De inhoud van de nieuwsbrief is voor mij nogal aan de perverse kant. Zo stelt u op de voorlaatste pagina het volgende voor: “Maar als u het onmiddellijke inkomen van uw belegging niet nodig hebt en u tot de eindvervaldag kunt wachten om uw winsten binnen te rijven, stelt Fortis Bank u een ambitieuzere formule “4 x 5 %” voor om u voor uw geduld te belonen.” Met andere woorden: als u rijk bent en u eigenlijk geen extra geld nodig hebt dan zullen we u daarvoor belonen met... extra geld.

Als ik vandaag nog steeds klant ben bij uw bank, dan is dit enkel omdat er geen overheidsalternatief meer voorhanden is. Dat noemt men dan de zogenaamde keuze die de vrije markt ons biedt.

Maak u echter geen zorgen: ik ben niet verzuurd.

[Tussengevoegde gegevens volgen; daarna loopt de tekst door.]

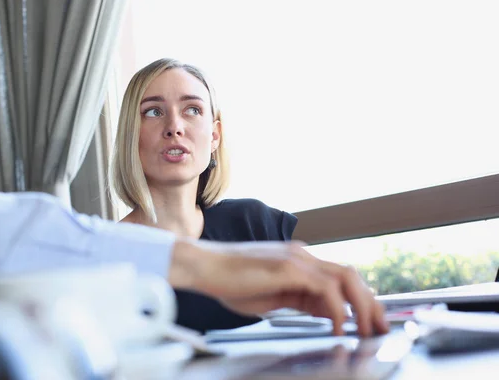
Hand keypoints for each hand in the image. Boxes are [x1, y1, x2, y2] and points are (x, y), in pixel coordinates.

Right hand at [169, 239, 387, 336]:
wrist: (204, 266)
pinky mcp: (288, 266)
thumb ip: (301, 301)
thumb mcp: (273, 296)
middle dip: (372, 304)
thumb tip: (327, 313)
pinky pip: (324, 287)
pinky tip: (338, 326)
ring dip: (362, 306)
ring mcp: (296, 258)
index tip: (372, 322)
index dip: (362, 300)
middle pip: (351, 275)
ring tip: (368, 330)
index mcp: (299, 262)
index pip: (341, 279)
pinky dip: (337, 308)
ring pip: (345, 277)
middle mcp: (303, 256)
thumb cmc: (230, 281)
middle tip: (381, 329)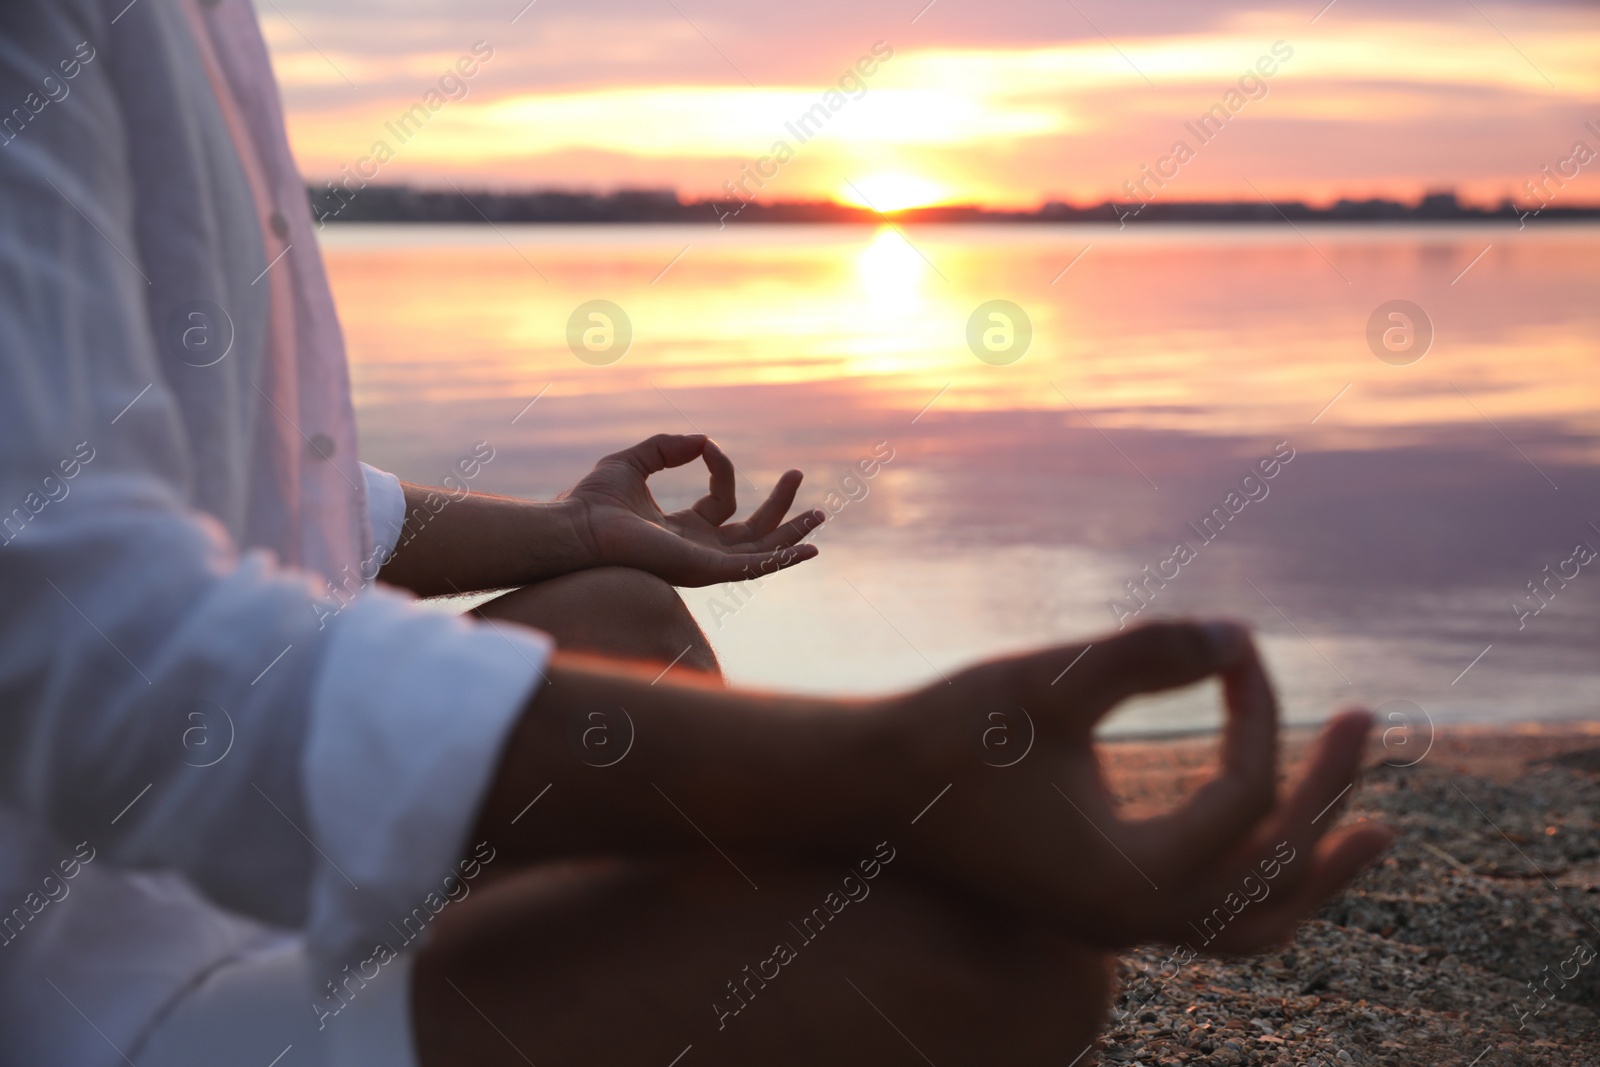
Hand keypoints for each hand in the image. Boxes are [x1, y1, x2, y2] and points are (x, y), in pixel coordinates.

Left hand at [563, 434, 824, 587]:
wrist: (575, 528)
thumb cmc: (592, 503)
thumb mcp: (633, 462)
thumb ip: (667, 448)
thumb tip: (703, 440)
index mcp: (681, 530)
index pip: (722, 501)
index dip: (721, 469)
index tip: (705, 446)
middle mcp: (696, 550)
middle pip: (751, 531)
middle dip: (779, 508)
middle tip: (797, 476)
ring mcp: (702, 563)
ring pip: (759, 551)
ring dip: (790, 534)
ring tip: (819, 514)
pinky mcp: (703, 570)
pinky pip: (752, 567)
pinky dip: (781, 559)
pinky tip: (808, 550)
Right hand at [900, 621, 1392, 951]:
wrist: (871, 782)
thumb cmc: (953, 730)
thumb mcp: (1052, 679)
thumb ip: (1147, 652)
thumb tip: (1237, 635)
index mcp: (1124, 881)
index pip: (1241, 801)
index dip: (1256, 712)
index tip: (1238, 647)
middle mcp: (1129, 921)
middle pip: (1273, 881)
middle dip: (1329, 798)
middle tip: (1370, 723)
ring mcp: (1114, 924)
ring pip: (1248, 924)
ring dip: (1313, 872)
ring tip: (1372, 830)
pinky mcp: (1098, 904)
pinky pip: (1206, 914)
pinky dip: (1254, 880)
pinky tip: (1267, 828)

Integendeel, ik ben ervan overtuigd dat de moderne versie van de Middeleeuwen die we nu doormaken niet zo heel lang meer zal aanhouden. Technologisch staan we ver, maar het ontbreekt ons voorlopig aan een inzicht in het functioneren van onze samenleving. We leven nog steeds met het bijgeloof dat welvaart en democratie enkel mogelijk zijn door de uitbuiting van de ene mens door de andere, en door de toeëigening van collectief geproduceerde meerwaarde door private personen of instellingen. Dit bijgeloof, dat juist echte democratie en welvaart in de weg staat, zal niet eeuwig blijven duren.